Standard scale images


<i>Iwo Jima </i>1990
Iwo Jima 1990
<i>Iwo Jima </i>1963
Iwo Jima 1963
<i>Iwo Jima </i>1979
Iwo Jima 1979
<i>Inchon </i>2000
Inchon 2000


Graphics


<i>New Orleans</i> 1973
New Orleans 1973
<i>Inchon </i>1993
Inchon 1993


Project history

These ships were the culmination of a long Marine Corps development of vertical envelopment, or helicopter assault. The basic motivation was fear of nuclear bombardment of concentrations of landing craft off relatively restricted beaches; helicopters could approach from greater distances, preserving concentration of the assault troops at the beaches while permitting dispersal of assault shipping. Probably the single greatest defect of the LPH was its inability to operate landing craft. Thus it could not attack or support troops on the beach in rough weather, and its helicopters could not move heavy equipment over a beach. The Iwo Jima class helicopter carriers were designed at 1957 after studies of the conversion of alternative hulls, including some of the wartime fast battleships. In fact three Essex class ASW carriers were converted to become austere LPHs with cargo stowed on their former hangar decks. They retained their 127mm batteries for shore bombardments, a capability not matched by the specially-built LPH (but in fact restored in the later LHA). The basic LPH design incorporated provision for conversion to an ASW helicopter carrier, aid in this sense provided a full replacement for the CVS conversions. However, unlike the Essex class CVS, the Iwo Jimas could not operate fixed-wing aircraft, since the design never incorporated either a catapult or arresting gear. Note that, at the time of design, there was no question of retiring the Essex class CVS.
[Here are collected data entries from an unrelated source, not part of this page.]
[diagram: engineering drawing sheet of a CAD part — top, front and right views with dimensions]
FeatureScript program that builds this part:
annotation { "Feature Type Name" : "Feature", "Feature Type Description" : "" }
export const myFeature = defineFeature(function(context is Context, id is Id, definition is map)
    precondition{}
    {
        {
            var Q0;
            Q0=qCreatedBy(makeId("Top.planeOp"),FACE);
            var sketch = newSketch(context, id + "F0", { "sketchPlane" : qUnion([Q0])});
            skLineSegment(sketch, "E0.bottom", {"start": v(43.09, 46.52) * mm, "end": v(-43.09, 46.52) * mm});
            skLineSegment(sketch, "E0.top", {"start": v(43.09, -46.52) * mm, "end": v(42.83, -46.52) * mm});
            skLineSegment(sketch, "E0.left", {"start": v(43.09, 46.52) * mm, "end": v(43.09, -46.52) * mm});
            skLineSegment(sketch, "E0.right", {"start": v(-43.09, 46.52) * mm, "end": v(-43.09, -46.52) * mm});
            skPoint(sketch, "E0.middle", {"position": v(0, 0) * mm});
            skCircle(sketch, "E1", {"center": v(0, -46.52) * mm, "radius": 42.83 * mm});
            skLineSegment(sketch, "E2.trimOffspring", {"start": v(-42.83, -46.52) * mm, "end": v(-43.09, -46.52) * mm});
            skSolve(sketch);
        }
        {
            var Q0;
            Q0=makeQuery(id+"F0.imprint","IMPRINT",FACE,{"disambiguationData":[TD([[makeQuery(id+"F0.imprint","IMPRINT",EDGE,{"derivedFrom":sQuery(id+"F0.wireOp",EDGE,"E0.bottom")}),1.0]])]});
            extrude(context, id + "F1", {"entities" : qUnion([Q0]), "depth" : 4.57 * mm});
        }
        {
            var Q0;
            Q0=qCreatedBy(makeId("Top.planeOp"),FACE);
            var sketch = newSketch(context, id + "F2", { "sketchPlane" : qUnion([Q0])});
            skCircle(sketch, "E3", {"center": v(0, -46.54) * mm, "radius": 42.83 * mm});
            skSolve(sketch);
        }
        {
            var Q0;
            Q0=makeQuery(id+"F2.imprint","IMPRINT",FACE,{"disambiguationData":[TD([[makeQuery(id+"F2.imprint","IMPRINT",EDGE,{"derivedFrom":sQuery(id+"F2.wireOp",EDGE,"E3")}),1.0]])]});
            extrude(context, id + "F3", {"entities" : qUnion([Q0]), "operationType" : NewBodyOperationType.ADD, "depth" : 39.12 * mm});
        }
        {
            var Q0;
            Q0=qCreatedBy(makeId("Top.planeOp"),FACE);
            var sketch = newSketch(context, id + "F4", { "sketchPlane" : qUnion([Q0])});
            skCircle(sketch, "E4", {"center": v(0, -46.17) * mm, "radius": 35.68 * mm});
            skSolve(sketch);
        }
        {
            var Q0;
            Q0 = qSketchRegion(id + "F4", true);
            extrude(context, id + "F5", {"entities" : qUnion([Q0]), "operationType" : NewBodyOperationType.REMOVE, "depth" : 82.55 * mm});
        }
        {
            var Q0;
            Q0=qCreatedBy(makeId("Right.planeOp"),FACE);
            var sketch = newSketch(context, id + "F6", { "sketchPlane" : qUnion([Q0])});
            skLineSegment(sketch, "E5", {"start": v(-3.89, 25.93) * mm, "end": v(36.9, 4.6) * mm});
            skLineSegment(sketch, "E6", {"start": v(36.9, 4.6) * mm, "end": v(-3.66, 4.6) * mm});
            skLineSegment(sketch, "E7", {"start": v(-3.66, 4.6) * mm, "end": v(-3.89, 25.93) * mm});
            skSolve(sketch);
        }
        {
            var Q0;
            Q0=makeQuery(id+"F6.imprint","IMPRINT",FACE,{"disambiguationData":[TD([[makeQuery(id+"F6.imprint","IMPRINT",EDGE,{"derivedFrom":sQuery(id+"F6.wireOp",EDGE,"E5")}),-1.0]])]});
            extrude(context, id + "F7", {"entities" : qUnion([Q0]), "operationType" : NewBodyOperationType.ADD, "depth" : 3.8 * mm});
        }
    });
Converted aircraft carriers had not enough space for Marines. The Iwo Jimas solved this problem. Their troop spaces, accommodating 2000 troops, were air conditioned, and there were special vehicle stowage areas and special cargo facilities. Flight decks were 'spotted' to accommodate seven CH-46 or four CH-51 helicopters for take-off; the hangar can accommodate, respectively, 19 and 11 of these helicopters. When helicopters are heavily laden, they benefit from take-off runs, so that effective operation limits the number of helicopter 'spots'.

Modernizations

1970, Okinawa: - 1 x 2 - 76/50; + 1 x 8 Sea Sparrow SAM (8 RIM-7), Mk 115 radar

1972, Tripoli, Inchon; 1973, Iwo Jima, New Orleans; 1974, Guadalcanal, Guam: - 2 x 2 - 76/50, 2x Mk 34 radars; + 2 x 8 Sea Sparrow SAM (8 RIM-7), 2x Mk 115 radars

1973, Okinawa: - 1 x 2 - 76/50, 2x Mk 34 radars; + 1 x 8 Sea Sparrow SAM (8 RIM-7), Mk 115 radar

1983-1986, all: + 2 x 6 - 20/76 Mk 15 Phalanx, 2x Mk 90 radars

early 1980s, Iwo Jima, Okinawa, New Orleans; late 1980s, Guadalcanal, Guam, Tripoli, Inchon: - WLR-1 ECM suite; + SLQ-32(v)3 ECM suite, 4x Mk 36 SRBOC decoy RL

early 1980s, Iwo Jima, Okinawa, Guadalcanal, Guam, Tripoli, New Orleans: - SPN-10 radar; + SPN-35, SPN-43 radars

early 1980s, Inchon: - SPN-10 radar; + SPN-43 radar

1995, Inchon: - 2 x 8 Sea Sparrow SAM, 2 x 2 - 76/50, 2x Mk 115 radars; + 4 x 1 - 25/75 Mk 38 Bushmaster, can carry 11 MH-53 minesweeping helicopters

Naval service

In 1971 Guam was modified as a prototype Sea Control Ship; she was later refitted as an LPH. Inchon operated minesweeping helicopters in Operation Endsweep, the clearance of the ports of North Vietnam in 1973. Tripoli was mine countermeasures HQ ship during the Gulf conflict; was mined 18.2.1991. Other units also served in the capacity of countermine mothership. Inchon was reclassified as Mine Countermeasures Command and Support Ship in 1995. She was severely damaged by fire 19.10.2001, laid up unrepaired in June 2002 and finally sunk 5.12.2004.